▶ [Records for processing]:
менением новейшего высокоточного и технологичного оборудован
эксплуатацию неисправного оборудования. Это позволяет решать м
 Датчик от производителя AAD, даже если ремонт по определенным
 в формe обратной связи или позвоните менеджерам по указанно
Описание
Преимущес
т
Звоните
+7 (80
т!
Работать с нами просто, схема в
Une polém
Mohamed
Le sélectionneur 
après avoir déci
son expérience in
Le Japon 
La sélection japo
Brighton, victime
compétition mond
---
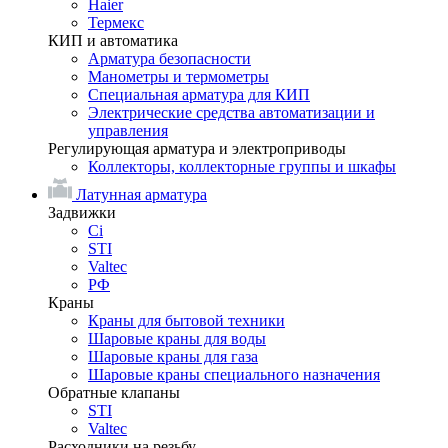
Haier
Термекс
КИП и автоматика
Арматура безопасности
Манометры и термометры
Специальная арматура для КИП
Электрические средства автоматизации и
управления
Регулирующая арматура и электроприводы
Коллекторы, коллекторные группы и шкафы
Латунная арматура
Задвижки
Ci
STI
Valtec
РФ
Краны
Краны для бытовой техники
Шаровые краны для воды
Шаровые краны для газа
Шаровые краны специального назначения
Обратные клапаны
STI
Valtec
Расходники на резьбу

▶ [The problem]:
Please reproduce the lines of the items above, starting at the line that contains "менением новейшего высокоточного" and ending at the line that contains "compétition mond", with every character unchanged.

▶ [Problem solution]:
менением новейшего высокоточного и технологичного оборудован
эксплуатацию неисправного оборудования. Это позволяет решать м
 Датчик от производителя AAD, даже если ремонт по определенным
 в формe обратной связи или позвоните менеджерам по указанно
Описание
Преимущес
т
Звоните
+7 (80
т!
Работать с нами просто, схема в
Une polém
Mohamed
Le sélectionneur 
après avoir déci
son expérience in
Le Japon 
La sélection japo
Brighton, victime
compétition mond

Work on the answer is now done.